文:小松信夫
バイクはエンジンの特性を身体で感じやすい乗り物
エンジンのレイアウトは、単気筒とか4気筒とかの「シリンダーの数」と、直列とかV型とかの「シリンダーの配置」の組み合わせだ。もう一つ「排気量」という要素によって、エンジンのアウトラインが決まる。
1885年にダイムラーとベンツによって世界初のガソリン自動車が誕生して以来、現代に至るたゆまぬ進化を続けてきた結果、今ではこの排気量で、こんな用途で、これぐらいのパワーが欲しい、とないう条件を設定すれば、だいたい最適な組み合わせは決まってしまう。

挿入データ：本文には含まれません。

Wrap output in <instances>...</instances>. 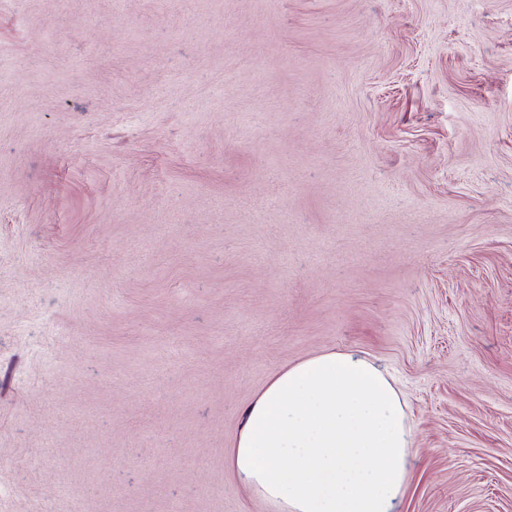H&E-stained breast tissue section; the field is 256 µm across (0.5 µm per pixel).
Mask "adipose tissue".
Returning <instances> with one entry per match:
<instances>
[{
  "instance_id": "adipose-tissue-1",
  "label": "adipose tissue",
  "mask_w": 512,
  "mask_h": 512,
  "mask_svg": "<svg viewBox=\"0 0 512 512\" xmlns=\"http://www.w3.org/2000/svg\"><path fill=\"white\" fill-rule=\"evenodd\" d=\"M411 445L392 378L358 353L327 351L268 379L227 468L274 512H393Z\"/></svg>"
}]
</instances>
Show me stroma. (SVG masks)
<instances>
[{
	"label": "stroma",
	"mask_w": 512,
	"mask_h": 512,
	"mask_svg": "<svg viewBox=\"0 0 512 512\" xmlns=\"http://www.w3.org/2000/svg\"><path fill=\"white\" fill-rule=\"evenodd\" d=\"M388 371L394 512H512V0H0V512H269V377Z\"/></svg>",
	"instance_id": "35a3bbf8"
}]
</instances>
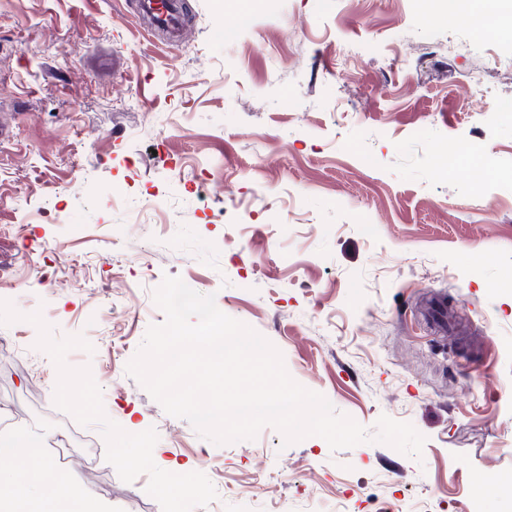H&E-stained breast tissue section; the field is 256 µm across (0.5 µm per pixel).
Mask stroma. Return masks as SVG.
I'll return each instance as SVG.
<instances>
[{"label": "stroma", "mask_w": 512, "mask_h": 512, "mask_svg": "<svg viewBox=\"0 0 512 512\" xmlns=\"http://www.w3.org/2000/svg\"><path fill=\"white\" fill-rule=\"evenodd\" d=\"M189 3L172 48L126 0H0V414L44 455L91 434L102 460L78 477L105 512H512V192L437 154L512 167V28L452 31L421 0ZM167 275L368 433L412 424L420 456L271 426L217 445L167 414L126 371ZM434 296L465 338L425 324ZM132 422L125 451L154 462L116 453Z\"/></svg>", "instance_id": "stroma-1"}]
</instances>
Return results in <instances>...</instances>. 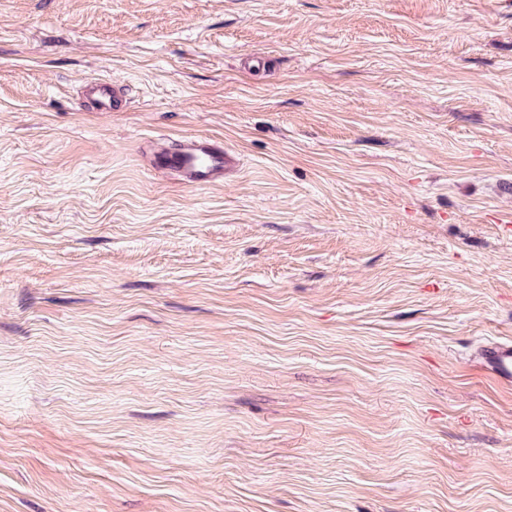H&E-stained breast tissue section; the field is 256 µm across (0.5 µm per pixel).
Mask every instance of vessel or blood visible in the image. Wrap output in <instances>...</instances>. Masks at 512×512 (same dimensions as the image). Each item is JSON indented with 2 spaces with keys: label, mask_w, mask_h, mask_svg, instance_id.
I'll list each match as a JSON object with an SVG mask.
<instances>
[{
  "label": "vessel or blood",
  "mask_w": 512,
  "mask_h": 512,
  "mask_svg": "<svg viewBox=\"0 0 512 512\" xmlns=\"http://www.w3.org/2000/svg\"><path fill=\"white\" fill-rule=\"evenodd\" d=\"M83 95L97 112H121L129 103L124 89L110 80L85 82ZM151 167L176 174L191 187H206L223 181L237 164L234 154L223 143L202 135L182 137L174 142L148 144ZM473 364L501 384L512 387V342L486 341L476 350Z\"/></svg>",
  "instance_id": "vessel-or-blood-1"
}]
</instances>
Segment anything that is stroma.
I'll return each mask as SVG.
<instances>
[{
    "mask_svg": "<svg viewBox=\"0 0 512 512\" xmlns=\"http://www.w3.org/2000/svg\"><path fill=\"white\" fill-rule=\"evenodd\" d=\"M492 338L512 0H0V512H512ZM83 95L91 103L94 112H123L129 103L124 88L110 80L85 82ZM150 166L176 174L191 187H206L223 182L237 158L224 144L202 135L181 137L174 143L156 142L146 146Z\"/></svg>",
    "mask_w": 512,
    "mask_h": 512,
    "instance_id": "35a3bbf8",
    "label": "stroma"
}]
</instances>
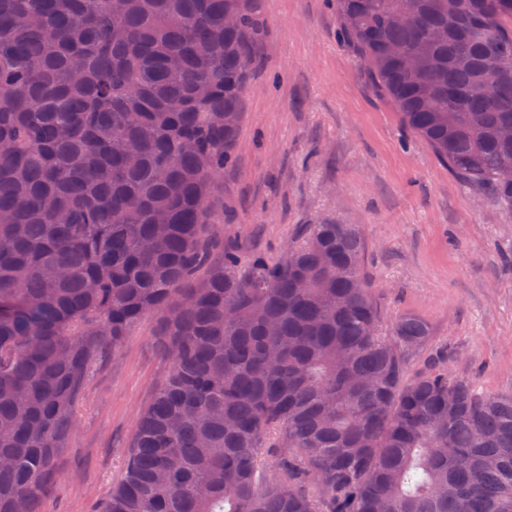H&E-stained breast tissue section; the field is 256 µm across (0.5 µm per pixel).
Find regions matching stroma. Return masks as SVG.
Wrapping results in <instances>:
<instances>
[{
	"label": "stroma",
	"mask_w": 512,
	"mask_h": 512,
	"mask_svg": "<svg viewBox=\"0 0 512 512\" xmlns=\"http://www.w3.org/2000/svg\"><path fill=\"white\" fill-rule=\"evenodd\" d=\"M265 35L243 98L217 233L277 262L308 225H360L364 275L385 322L433 328L410 361L434 359L477 391L512 394V213L475 196L402 123L339 27L336 0H253ZM138 323L103 352L40 512H96L124 473L139 410L170 361Z\"/></svg>",
	"instance_id": "35a3bbf8"
}]
</instances>
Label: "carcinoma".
Returning a JSON list of instances; mask_svg holds the SVG:
<instances>
[{
	"label": "carcinoma",
	"instance_id": "obj_1",
	"mask_svg": "<svg viewBox=\"0 0 512 512\" xmlns=\"http://www.w3.org/2000/svg\"><path fill=\"white\" fill-rule=\"evenodd\" d=\"M406 127L512 211V0H336ZM264 30L247 0H0V512H39L102 350L170 360L97 512H512V396L380 329L357 224L275 264L217 182Z\"/></svg>",
	"mask_w": 512,
	"mask_h": 512
}]
</instances>
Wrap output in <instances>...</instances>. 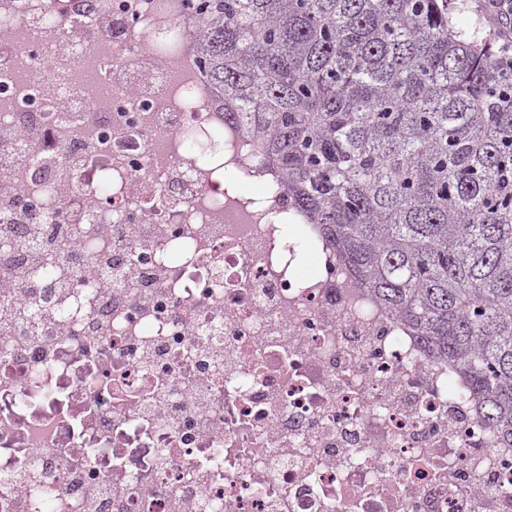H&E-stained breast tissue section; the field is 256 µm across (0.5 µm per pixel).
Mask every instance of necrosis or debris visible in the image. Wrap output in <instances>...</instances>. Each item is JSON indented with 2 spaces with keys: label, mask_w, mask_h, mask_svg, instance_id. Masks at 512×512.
<instances>
[{
  "label": "necrosis or debris",
  "mask_w": 512,
  "mask_h": 512,
  "mask_svg": "<svg viewBox=\"0 0 512 512\" xmlns=\"http://www.w3.org/2000/svg\"><path fill=\"white\" fill-rule=\"evenodd\" d=\"M195 23L0 0V512H512V448L290 232Z\"/></svg>",
  "instance_id": "obj_1"
}]
</instances>
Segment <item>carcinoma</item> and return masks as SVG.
<instances>
[{
  "label": "carcinoma",
  "instance_id": "obj_1",
  "mask_svg": "<svg viewBox=\"0 0 512 512\" xmlns=\"http://www.w3.org/2000/svg\"><path fill=\"white\" fill-rule=\"evenodd\" d=\"M204 78L512 447V57L441 0H189Z\"/></svg>",
  "mask_w": 512,
  "mask_h": 512
}]
</instances>
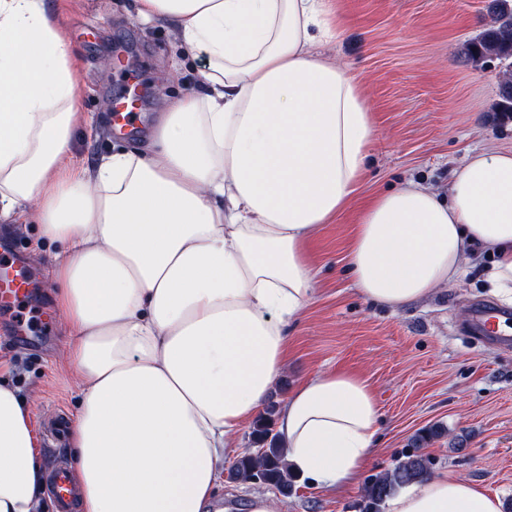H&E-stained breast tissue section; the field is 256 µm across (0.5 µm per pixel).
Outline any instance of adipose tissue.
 I'll return each instance as SVG.
<instances>
[{
    "instance_id": "adipose-tissue-1",
    "label": "adipose tissue",
    "mask_w": 512,
    "mask_h": 512,
    "mask_svg": "<svg viewBox=\"0 0 512 512\" xmlns=\"http://www.w3.org/2000/svg\"><path fill=\"white\" fill-rule=\"evenodd\" d=\"M203 51L202 89L173 98L145 145L74 163V53L45 0H0V223L55 246L42 283L78 387L79 512H209L220 463L287 368L288 326L316 293L307 244L365 179L375 118L356 77L314 51L332 0H133ZM512 303V152L472 153L447 195L409 180L362 204L353 287L398 309L459 281L468 255ZM30 400L0 379V512H44ZM360 375L320 371L283 401L294 473L342 491L378 429ZM448 474L385 512H500Z\"/></svg>"
}]
</instances>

しかし二輪車の場合、エンジンが単なるパワーユニットではない、というのが面白いところ。エンジンルームに搭載されその存在を隠すのが基本である四輪車とは違い、より小さく軽い車体に乗るライダーのすぐそばに、エンジンがむき出しで積まれている二輪車は、数字上の性能に加えてパワーの出方、さらには振動や音など、人間の感覚にダイレクトに訴えるように造り込まれている。

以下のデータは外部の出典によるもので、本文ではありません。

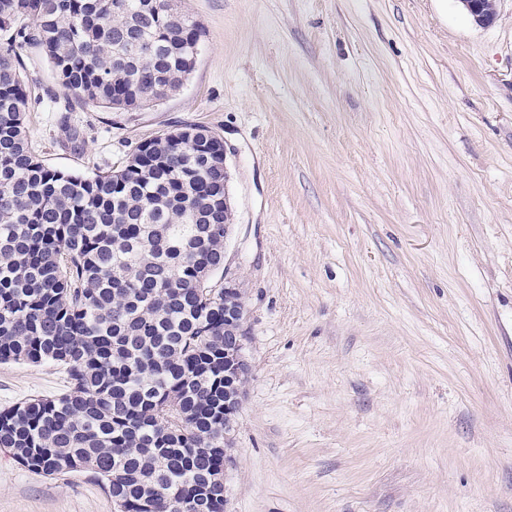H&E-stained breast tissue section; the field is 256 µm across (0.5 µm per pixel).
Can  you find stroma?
<instances>
[{"mask_svg":"<svg viewBox=\"0 0 512 512\" xmlns=\"http://www.w3.org/2000/svg\"><path fill=\"white\" fill-rule=\"evenodd\" d=\"M179 0L203 31L137 111L60 93L36 47L29 145L89 176L189 125L224 137L251 372L224 512H512V0ZM84 141L77 148L61 122ZM67 388L0 363V409ZM0 512H116L92 472L0 448Z\"/></svg>","mask_w":512,"mask_h":512,"instance_id":"stroma-1","label":"stroma"}]
</instances>
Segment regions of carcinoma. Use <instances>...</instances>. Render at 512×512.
<instances>
[{
  "instance_id": "carcinoma-1",
  "label": "carcinoma",
  "mask_w": 512,
  "mask_h": 512,
  "mask_svg": "<svg viewBox=\"0 0 512 512\" xmlns=\"http://www.w3.org/2000/svg\"><path fill=\"white\" fill-rule=\"evenodd\" d=\"M0 363L69 387L0 410V448L45 475L88 469L124 512H224V144L202 126L80 176L26 131L16 49L65 94L131 111L193 71L202 30L176 0H0Z\"/></svg>"
}]
</instances>
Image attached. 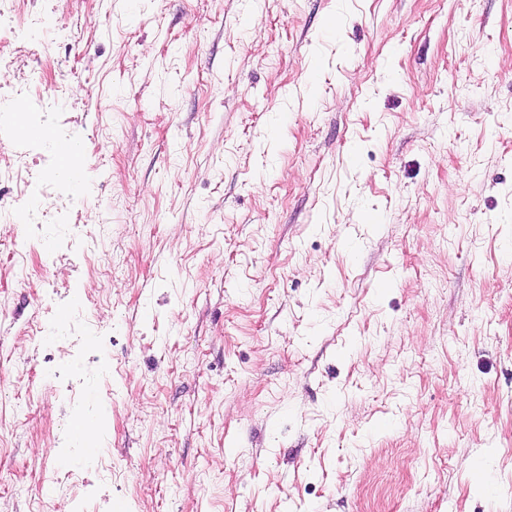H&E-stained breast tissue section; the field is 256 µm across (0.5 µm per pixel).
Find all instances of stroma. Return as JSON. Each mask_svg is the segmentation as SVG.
I'll return each mask as SVG.
<instances>
[{
	"mask_svg": "<svg viewBox=\"0 0 512 512\" xmlns=\"http://www.w3.org/2000/svg\"><path fill=\"white\" fill-rule=\"evenodd\" d=\"M5 24L0 512H512V0Z\"/></svg>",
	"mask_w": 512,
	"mask_h": 512,
	"instance_id": "obj_1",
	"label": "stroma"
}]
</instances>
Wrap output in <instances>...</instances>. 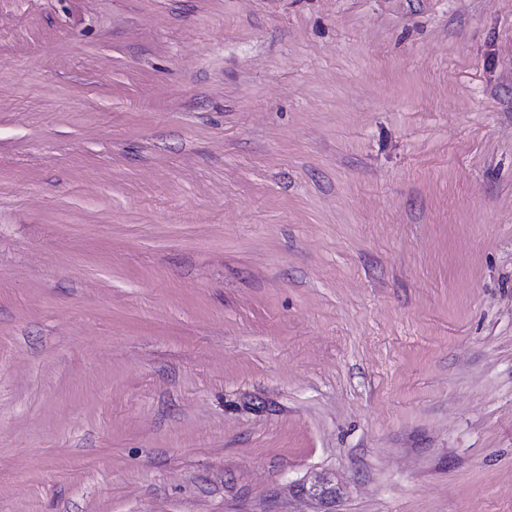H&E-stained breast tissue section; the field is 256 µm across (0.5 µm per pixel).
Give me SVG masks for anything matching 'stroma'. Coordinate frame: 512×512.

そのいずれの面でも、気筒数や配置は重要な意味を持つ。例えばハーレーの鼓動感や音は45度V型2気筒ならではだし、鋭い吹け上がりも求められる大排気量スーパースポーツの多くは並列4気筒やV型4気筒だ。
そういった色んな組み合わせで得られる機械的な特性を活かし、ライダーの求めるフィーリング(もちろん性能もね)を実現するために、多彩なエンジンが存在する。
そんな中から、自分の好みにあったエンジンを積んだバイクを選ぶことができれば、より長く、充実したバイクライフが楽しめるはずだ。
単気筒エンジン
SR400に代表されるオートバイらしいシンプルなモデルが思い浮かぶ空冷の単気筒モデル。SR400は生産終了となってしまったが、その終了と共にホンダGB350の登場で、にわかに盛り上がり始めたカテゴリー。
水冷でいえばレブル250が単気筒モデルで大人気となっている。また、昨今人気の高い125ccモデルやオフロード車などに採用されている。
2気筒エンジン
空冷2気筒といえばカワサキW800シリーズの並列、ハーレーなどに代表されるV型、またドゥカティのスクランブラーに採用されるL型など、バリエーションが豊富。
さらに、水冷モデルとなれば、昨今の250ccスーパースポーツ系モデルにも多く採用されている。
3気筒エンジン
トライアンフが得意とする3気筒モデル。スピードトリプルやストリートトリプルなどのロードスポーツモデルや、アドベンチャーモデルのタイガーシリーズ、2458ccエンジンのロケットシリーズに搭載される。
国産ではMT-09やトレーサー9GTなどヤマハの大型主力モデルでラインアップされており、独特のエンジンフィーリングが人気だ。
4気筒エンジン
スーパースポーツ、ネイキッド、ツアラーと様々なタイプのモデルで使われる4気筒エンジン。以前は250cc/400ccクラスでも主力だったが、最近ではビッグバイクをメインに使われる高価なエンジンとなってしまった。
250㏄ではカワサキNinja ZX-25Rのみ、400ccではホンダのCB400SF/SBのみ。並列とV型がある。
6気筒エンジン
6気筒エンジンはさすがに希少で、現在、国内モデルではゴールドウイング、ゴールドウイングツアーのみラインアップされ、海外モデルのラインアップを見てもBMW K1600シリーズのみ。
6気筒エンジンのシルキーなエンジンフィーリングを活かし、どちらもロングツーリングに適したフラッグシップモデルとしてラインアップする。